‘Ukrainian Tears’ expresses local sculptor’s anguish over destructive war
BARRE – Richard Bannister fought in the Vietnam War more than a half century ago with the US Army. He hoped the world would never see such destruction and loss of life again.
But Bannister watched the TV in horror on Feb. 24 when Russia invaded Ukraine. The Russian attacks haven’t stopped with unrelenting missile strikes that have caused more than $100 billion in damage to the Ukraine, displacing about 8 million Ukrainians.
“When I saw that it tore my heart out,” Bannister said today outside his home on Maple Avenue. “It’s 2022. This isn’t 1922 or 1822. What we’re seeing is evil.”
Bannister is a long-time sculptor, making creations out of steel, wood, marble and bronze. His most famous local work may be the Big Apple in Medina, a 20-foot-high sculpture of an apple by the Erie Canal near the Glenwood Avenue bridge.
Bannister has created a new 8-foot-high metal sculpture he calls “Ukrainian Tears.” He worked on it for two weeks, which he said is fast for a larger-scale piece. He said the metal that he bent and shaped fit together perfectly with less struggle than usual. The sculpture resembles a teardrop. Sometimes he works on a piece for more than a year.
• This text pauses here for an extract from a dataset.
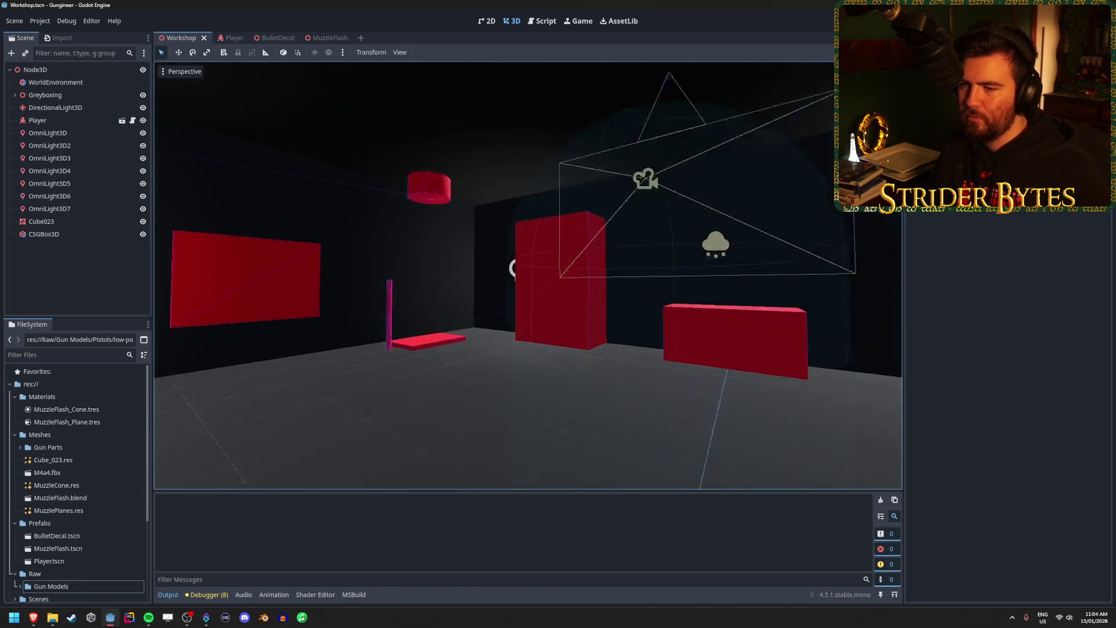
scroll(513, 269, "up", 10)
“This just came from my soul,” he said about the artwork.
He painted it in the Ukraine national colors of gold and blue. On Saturday he placed the 500-pound sculpture by the road near his driveway on maple Avenue, just west of the Eagle Harbor Road intersection.
Bannister expects the sculpture will stay in Barre for a couple weeks. He would like it to have a bigger audience, perhaps at the Ukrainian cultural centers in Buffalo or Rochester.
Bannister earns his living running a peach thinning business where he travels to 17 states. But art and sculptures remain a passion.
He wants to create at least one outdoor piece a year to add to his property with the goal of having an art park at the site. Right now people driving by can see a 20-foot0high cactus and a 4-foot-high green apple that he made.
“As people go by and see them it changes their thought patterns,” Bannister said. “I’m just trying to activate their brain.”